Zander Moore is seven: ‘At first I did not want to do this, then I kinda’ve wanted to do it then I did want to do it. It’s crazy.’
His father Aaron laughs, ‘But you liked it in the end?’
‘Yeah.’
Other kids went along for their own nefarious reasons. Morgan, who’s 13, and her mother Julaine Hunter.
‘It was more of an excuse to stay up til, what, 8:30? 8:45? And just read a book.’
‘Stretch it out as late as possible.’
‘Yeah.’
Morgan actually has seen a fair number of shows at the theater. For her and kids like her, the appeal was seeing a show in progress.
And then there’s Lily Howard. Lily is eight. Her five year old sister Harper was born with CDKL5, a rare genetic disorder that causes seizures. Lily read some of ‘Edward Tulane’ to Harper.

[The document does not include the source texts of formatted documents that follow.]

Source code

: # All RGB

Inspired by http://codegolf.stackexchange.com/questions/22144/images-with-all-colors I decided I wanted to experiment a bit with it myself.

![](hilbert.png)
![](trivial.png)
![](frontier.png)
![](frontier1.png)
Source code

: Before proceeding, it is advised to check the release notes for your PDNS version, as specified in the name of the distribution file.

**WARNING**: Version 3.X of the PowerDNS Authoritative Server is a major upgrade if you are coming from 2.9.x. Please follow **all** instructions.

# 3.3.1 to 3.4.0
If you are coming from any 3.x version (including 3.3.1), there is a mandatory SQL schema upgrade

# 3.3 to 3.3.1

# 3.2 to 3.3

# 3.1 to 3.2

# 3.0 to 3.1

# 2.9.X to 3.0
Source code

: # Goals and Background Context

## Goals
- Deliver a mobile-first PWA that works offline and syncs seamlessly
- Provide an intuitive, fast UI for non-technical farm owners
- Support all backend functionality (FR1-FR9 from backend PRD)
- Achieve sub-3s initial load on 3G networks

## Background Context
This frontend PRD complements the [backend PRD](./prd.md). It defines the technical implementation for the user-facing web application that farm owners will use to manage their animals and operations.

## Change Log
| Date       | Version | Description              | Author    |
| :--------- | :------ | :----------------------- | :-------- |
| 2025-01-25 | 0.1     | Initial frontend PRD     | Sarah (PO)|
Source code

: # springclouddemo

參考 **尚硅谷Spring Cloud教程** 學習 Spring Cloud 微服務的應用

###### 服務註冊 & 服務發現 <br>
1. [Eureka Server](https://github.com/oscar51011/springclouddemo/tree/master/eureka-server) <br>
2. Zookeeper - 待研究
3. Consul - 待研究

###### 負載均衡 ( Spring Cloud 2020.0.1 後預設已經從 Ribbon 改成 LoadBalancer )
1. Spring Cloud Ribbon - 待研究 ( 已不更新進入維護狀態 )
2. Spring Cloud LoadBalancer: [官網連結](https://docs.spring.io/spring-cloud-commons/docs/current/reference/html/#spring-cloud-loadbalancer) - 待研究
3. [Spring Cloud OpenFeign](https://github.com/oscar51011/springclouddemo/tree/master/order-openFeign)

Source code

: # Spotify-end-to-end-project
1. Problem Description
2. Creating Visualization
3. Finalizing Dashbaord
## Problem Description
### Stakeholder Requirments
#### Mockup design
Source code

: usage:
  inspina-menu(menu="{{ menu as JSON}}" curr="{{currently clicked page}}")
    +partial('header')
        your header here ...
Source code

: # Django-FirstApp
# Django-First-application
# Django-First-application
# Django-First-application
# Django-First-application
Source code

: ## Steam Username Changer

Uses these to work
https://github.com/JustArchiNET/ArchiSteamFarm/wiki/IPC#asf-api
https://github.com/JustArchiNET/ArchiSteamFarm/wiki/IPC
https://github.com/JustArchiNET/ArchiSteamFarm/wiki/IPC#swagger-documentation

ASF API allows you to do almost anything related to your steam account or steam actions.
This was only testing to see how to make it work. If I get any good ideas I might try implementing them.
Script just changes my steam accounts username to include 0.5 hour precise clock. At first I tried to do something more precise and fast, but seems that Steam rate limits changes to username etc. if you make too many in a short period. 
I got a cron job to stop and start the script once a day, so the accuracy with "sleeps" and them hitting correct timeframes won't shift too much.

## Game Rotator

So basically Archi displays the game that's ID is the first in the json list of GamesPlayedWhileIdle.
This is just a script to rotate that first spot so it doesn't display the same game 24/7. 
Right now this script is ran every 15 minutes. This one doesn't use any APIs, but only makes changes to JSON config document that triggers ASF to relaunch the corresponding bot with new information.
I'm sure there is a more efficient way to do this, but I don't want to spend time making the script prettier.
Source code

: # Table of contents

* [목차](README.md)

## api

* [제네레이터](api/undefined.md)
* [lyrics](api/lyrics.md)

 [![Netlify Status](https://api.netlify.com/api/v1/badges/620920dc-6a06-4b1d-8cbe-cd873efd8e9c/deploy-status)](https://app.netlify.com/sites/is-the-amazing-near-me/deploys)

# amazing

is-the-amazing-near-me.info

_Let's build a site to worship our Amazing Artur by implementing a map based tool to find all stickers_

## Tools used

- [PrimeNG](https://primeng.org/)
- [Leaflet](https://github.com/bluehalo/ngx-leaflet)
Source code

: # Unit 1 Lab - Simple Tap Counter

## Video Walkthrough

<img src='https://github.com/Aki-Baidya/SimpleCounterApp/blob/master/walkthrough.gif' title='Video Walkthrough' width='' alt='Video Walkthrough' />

‘I have to give her a huge amount of credit,’ says their mother, Penny Howard. Lily was ‘a very mature big sister that made sure that she was always, you know, playing in the doll house or reading the book with her.’
The week before the Howards were to attend the book club meeting, Harper died. The family had known this was inevitable but it still was a shock.
One task Lily and the others in the Tulane project were assigned was to choose a passage from the book that spoke to them. Lily chose an early scene when Abilene’s grandmother, Pellagrina, suddenly stops a story she’s telling with ‘The End.’ Abilene objects; she wants to know what happens to the characters.
Lily reads from there.
“‘The end,’ said Abilene. ‘Yes,’ said Pellagrina, ‘the end.’
‘But it can’t be!’
‘Why can’t it be?
‘Because it came too quickly, because no one is living happily ever after, that’s why.'”
In the book, Edward learns people are precious because we can lose them. His owners leave him, one even dies. As a result, some parents find the book too sad for children. But Penny Howard believes Lily benefited from reading ‘Edward Tulane’ to her sister Harper before she died.
“I think that for her to read this book of loss and connect with that,” she says, “and live through it at the same time is an experience she’ll never forget.”